Pixel art en aquatinte

Ivy en pixel-art. Aquatinte sur zinc mordu au sulfate de cuivre, 9x12 cm.

Après mes derniers dessins en pixel art bien colorés, j'ai voulu essayer d'en faire en noir et blanc. Je ne sais plus trop pourquoi, mais je crois que le but était de me forcer à réduire les couleurs possibles de la façon la plus drastique qui soit, pour travailler sur la lisibilité globale de l'image. À la même période, j'ai même carrément passé mon écran de téléphone en monochrome pour tester des trucs de développement, et ça m'a incité à continuer. Du coup j'ai dessiné mon sujet réflexe, avec un crâne pour faire bonne mesure (ce n'est pas la première fois).

Image originale dans l'éditeur de pixel art Pixel Studio

Assez vite pendant ce dessin, l'évidence m'a frappé : j'avais devant moi une gravure en devenir ! En fait, c'était tellement clair que j'avais probablement eu ça en tête dès le début, au moins inconsciemment.

Une fois ce pont établi, le reste est allé assez vite. L'aquatinte était la technique la plus adaptée, le reste était une question de repères et de méthode pour faire apparaître les 6 niveaux de gris avec des masquages progressifs des "pixels". Vu le petit format que j'avais choisi, ce n'était même pas plus long que plein d'autres procédés conventionnels de taille douce (manière noire… ouch ! Burin… triple ouch !), et une fois les premiers repères posés, c'était même simple et bêtement méthodique. J'ai quand même réussi à me planter sur deux "pixels", décalés de deux cases, du coup quatre cases en tout qu'il a fallu soit foncer (à la roulette) soit éclaircir (au brunissoir) après les morsures.

Quelques étapes…

Globalement, ça s'est plutôt bien passé, et j'ai été ravi de voir la plaque après nettoyage et surtout le premier tirage. C'est bien sûr un peu rugeux, c'est plein de "parasites", et les gris sont trop foncés et moins progressifs que dans l'original. Mais sachant que j'ai posé la résine à la main et utilisé un mordant toujours un peu imprévisible, je considère ça validé ! Si ça m'intéresse, je pourrai en faire d'autres mieux préparées et sur cuivre pour plus de contrôle.

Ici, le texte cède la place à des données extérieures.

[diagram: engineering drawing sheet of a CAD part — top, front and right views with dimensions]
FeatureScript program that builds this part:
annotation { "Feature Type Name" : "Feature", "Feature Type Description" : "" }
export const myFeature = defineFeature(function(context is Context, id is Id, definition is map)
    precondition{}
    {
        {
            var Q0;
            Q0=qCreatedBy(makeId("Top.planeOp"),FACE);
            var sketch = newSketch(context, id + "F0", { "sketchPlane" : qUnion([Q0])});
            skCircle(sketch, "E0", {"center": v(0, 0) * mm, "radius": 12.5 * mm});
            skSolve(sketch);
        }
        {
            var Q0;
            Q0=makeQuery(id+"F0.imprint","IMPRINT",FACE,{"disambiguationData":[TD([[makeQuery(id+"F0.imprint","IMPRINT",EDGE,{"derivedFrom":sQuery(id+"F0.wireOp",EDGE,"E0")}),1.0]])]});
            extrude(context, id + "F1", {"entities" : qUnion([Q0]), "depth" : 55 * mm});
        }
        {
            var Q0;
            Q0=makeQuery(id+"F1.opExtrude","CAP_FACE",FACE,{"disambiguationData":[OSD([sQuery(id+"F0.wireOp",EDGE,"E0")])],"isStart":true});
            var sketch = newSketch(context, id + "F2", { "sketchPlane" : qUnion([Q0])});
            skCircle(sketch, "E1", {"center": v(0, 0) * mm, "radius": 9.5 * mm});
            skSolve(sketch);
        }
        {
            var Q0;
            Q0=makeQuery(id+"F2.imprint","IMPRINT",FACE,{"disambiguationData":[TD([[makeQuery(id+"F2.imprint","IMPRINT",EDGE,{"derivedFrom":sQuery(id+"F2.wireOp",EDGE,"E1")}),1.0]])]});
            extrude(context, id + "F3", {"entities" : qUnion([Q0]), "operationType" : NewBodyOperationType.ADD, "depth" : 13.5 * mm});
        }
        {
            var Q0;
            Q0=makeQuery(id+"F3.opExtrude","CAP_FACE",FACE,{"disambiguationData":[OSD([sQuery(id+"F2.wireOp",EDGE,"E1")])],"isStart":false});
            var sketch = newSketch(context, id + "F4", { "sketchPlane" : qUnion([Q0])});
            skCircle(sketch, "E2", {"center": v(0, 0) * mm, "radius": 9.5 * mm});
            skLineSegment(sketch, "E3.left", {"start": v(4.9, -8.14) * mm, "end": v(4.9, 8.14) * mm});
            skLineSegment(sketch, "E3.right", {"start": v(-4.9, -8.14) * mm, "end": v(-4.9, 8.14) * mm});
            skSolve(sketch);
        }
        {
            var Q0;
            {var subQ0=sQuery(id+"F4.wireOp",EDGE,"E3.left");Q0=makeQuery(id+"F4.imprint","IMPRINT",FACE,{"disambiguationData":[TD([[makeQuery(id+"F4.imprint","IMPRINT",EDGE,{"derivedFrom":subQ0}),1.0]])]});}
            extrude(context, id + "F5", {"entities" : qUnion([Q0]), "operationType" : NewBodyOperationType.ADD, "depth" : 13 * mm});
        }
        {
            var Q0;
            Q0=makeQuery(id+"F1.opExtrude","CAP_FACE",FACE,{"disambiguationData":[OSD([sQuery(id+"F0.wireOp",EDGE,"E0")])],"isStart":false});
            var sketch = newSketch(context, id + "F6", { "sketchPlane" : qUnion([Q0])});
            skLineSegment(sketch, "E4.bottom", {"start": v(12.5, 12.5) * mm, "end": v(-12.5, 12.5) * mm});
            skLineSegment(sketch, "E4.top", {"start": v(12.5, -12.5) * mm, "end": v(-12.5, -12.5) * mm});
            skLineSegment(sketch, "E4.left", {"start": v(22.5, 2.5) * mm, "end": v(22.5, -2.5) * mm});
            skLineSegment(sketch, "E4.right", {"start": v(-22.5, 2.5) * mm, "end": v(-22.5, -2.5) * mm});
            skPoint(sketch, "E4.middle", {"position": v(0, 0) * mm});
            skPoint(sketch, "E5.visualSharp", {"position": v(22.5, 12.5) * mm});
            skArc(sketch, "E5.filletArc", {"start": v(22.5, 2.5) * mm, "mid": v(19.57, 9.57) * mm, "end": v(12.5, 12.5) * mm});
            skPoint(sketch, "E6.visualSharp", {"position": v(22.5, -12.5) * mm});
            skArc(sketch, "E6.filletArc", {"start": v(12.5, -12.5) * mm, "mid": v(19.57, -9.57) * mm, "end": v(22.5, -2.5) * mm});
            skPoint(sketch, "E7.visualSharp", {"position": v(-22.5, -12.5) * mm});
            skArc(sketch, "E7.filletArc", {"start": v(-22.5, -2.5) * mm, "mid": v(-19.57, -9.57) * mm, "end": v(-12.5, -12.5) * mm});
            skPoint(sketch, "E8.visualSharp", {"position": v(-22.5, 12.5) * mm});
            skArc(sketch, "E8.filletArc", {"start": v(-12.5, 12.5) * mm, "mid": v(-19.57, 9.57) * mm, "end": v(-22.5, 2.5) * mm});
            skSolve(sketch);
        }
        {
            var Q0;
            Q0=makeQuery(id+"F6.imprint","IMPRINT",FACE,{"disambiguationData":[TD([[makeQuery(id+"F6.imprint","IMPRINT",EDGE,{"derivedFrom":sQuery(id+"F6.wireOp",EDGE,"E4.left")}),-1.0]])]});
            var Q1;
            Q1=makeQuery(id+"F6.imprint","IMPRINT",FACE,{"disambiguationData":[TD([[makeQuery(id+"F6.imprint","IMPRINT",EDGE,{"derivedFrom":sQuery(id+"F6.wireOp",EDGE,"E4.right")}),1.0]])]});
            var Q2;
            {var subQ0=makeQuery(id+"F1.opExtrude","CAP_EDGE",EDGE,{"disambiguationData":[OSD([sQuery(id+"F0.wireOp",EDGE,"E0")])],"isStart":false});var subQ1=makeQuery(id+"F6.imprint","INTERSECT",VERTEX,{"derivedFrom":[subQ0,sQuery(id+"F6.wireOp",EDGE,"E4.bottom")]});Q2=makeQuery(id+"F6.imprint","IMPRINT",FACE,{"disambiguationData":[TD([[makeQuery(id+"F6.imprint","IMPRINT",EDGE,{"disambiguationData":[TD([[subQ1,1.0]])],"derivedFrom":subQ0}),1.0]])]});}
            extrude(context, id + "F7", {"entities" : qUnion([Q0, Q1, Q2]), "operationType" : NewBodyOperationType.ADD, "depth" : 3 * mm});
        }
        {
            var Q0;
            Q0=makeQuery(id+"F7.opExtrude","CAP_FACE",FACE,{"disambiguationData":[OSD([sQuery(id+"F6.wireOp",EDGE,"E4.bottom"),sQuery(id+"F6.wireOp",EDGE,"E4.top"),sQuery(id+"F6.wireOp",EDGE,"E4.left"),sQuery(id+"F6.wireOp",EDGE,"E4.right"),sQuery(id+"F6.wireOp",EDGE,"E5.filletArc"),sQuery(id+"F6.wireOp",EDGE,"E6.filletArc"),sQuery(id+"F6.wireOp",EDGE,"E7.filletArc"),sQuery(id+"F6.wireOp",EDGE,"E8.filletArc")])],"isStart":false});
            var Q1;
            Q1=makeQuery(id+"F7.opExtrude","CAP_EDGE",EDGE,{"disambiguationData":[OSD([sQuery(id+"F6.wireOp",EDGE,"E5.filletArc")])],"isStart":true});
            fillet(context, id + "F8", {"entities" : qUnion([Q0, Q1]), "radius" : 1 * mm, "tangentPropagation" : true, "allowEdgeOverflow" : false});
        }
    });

Comme à chaque fois que j'ai élaboré par moi-même une technique un peu originale, j'ai un temps caressé l'idée d'être le premier à avoir fait ça. Et bien sûr, comme à chaque fois, je suis tombé sur plusieurs artistes (1, 2, 3) qui eux⋅elles aussi, même si le but et le résultat sont à chaque fois différents du mien, avaient fait un lien entre le pixel art et la gravure. Et ça me paraît assez normal.

La vraie nouveauté n'existe pas. Avec le recul, il y a là l'évidence du dialogue entre les techniques, qui s'enrichissent mutuellement. Cette gravure n'est qu'une illustration un peu meta de l'aller-retour constant qu'est le procédé des graveur⋅se⋅s à notre époque, entre planification des dessins sur ordi, recherche et retouche de photos de référence, ou scan pour partager sur le net.